Stored items
Content starts
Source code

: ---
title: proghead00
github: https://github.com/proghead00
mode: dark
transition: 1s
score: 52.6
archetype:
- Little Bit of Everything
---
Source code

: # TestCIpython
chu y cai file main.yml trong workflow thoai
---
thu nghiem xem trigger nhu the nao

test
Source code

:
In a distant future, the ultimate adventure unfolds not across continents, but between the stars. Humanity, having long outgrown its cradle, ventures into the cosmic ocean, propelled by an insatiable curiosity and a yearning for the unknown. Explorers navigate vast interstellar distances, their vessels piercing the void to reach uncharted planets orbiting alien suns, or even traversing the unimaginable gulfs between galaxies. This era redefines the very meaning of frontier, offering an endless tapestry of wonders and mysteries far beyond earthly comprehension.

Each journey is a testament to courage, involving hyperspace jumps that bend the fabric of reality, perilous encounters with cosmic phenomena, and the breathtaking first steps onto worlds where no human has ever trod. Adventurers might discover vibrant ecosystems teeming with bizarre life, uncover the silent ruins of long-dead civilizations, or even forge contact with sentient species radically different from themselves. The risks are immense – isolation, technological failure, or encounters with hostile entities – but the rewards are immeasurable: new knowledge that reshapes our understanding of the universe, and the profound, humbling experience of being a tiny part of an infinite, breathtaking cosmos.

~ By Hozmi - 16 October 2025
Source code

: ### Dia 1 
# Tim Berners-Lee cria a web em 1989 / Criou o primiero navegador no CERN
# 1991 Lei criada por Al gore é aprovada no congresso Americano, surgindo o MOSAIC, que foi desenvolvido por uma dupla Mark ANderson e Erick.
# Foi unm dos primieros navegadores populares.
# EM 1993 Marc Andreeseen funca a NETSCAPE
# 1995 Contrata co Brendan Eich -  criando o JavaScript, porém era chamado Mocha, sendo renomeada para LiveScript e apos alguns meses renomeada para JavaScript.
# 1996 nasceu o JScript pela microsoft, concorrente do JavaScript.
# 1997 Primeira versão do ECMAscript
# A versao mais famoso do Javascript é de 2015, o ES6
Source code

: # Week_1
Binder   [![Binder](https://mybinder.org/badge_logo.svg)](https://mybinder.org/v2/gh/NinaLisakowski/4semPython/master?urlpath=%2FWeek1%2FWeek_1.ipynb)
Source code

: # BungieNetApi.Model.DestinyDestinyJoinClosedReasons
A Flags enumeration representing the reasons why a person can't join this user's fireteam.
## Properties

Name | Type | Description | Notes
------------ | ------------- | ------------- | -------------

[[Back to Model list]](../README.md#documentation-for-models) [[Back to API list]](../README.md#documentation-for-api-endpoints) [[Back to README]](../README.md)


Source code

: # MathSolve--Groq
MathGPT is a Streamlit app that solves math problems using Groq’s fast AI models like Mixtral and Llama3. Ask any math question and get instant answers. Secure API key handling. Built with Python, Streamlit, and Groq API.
Content ends
__WRITTEN TASK__
Retype every one of the lines above, keeping each character the same.

__RESPONSE AREA__
Source code

: ---
title: proghead00
github: https://github.com/proghead00
mode: dark
transition: 1s
score: 52.6
archetype:
- Little Bit of Everything
---
Source code

: # TestCIpython
chu y cai file main.yml trong workflow thoai
---
thu nghiem xem trigger nhu the nao

test
Source code

:
In a distant future, the ultimate adventure unfolds not across continents, but between the stars. Humanity, having long outgrown its cradle, ventures into the cosmic ocean, propelled by an insatiable curiosity and a yearning for the unknown. Explorers navigate vast interstellar distances, their vessels piercing the void to reach uncharted planets orbiting alien suns, or even traversing the unimaginable gulfs between galaxies. This era redefines the very meaning of frontier, offering an endless tapestry of wonders and mysteries far beyond earthly comprehension.

Each journey is a testament to courage, involving hyperspace jumps that bend the fabric of reality, perilous encounters with cosmic phenomena, and the breathtaking first steps onto worlds where no human has ever trod. Adventurers might discover vibrant ecosystems teeming with bizarre life, uncover the silent ruins of long-dead civilizations, or even forge contact with sentient species radically different from themselves. The risks are immense – isolation, technological failure, or encounters with hostile entities – but the rewards are immeasurable: new knowledge that reshapes our understanding of the universe, and the profound, humbling experience of being a tiny part of an infinite, breathtaking cosmos.

~ By Hozmi - 16 October 2025
Source code

: ### Dia 1 
# Tim Berners-Lee cria a web em 1989 / Criou o primiero navegador no CERN
# 1991 Lei criada por Al gore é aprovada no congresso Americano, surgindo o MOSAIC, que foi desenvolvido por uma dupla Mark ANderson e Erick.
# Foi unm dos primieros navegadores populares.
# EM 1993 Marc Andreeseen funca a NETSCAPE
# 1995 Contrata co Brendan Eich -  criando o JavaScript, porém era chamado Mocha, sendo renomeada para LiveScript e apos alguns meses renomeada para JavaScript.
# 1996 nasceu o JScript pela microsoft, concorrente do JavaScript.
# 1997 Primeira versão do ECMAscript
# A versao mais famoso do Javascript é de 2015, o ES6
Source code

: # Week_1
Binder   [![Binder](https://mybinder.org/badge_logo.svg)](https://mybinder.org/v2/gh/NinaLisakowski/4semPython/master?urlpath=%2FWeek1%2FWeek_1.ipynb)
Source code

: # BungieNetApi.Model.DestinyDestinyJoinClosedReasons
A Flags enumeration representing the reasons why a person can't join this user's fireteam.
## Properties

Name | Type | Description | Notes
------------ | ------------- | ------------- | -------------

[[Back to Model list]](../README.md#documentation-for-models) [[Back to API list]](../README.md#documentation-for-api-endpoints) [[Back to README]](../README.md)


Source code

: # MathSolve--Groq
MathGPT is a Streamlit app that solves math problems using Groq’s fast AI models like Mixtral and Llama3. Ask any math question and get instant answers. Secure API key handling. Built with Python, Streamlit, and Groq API.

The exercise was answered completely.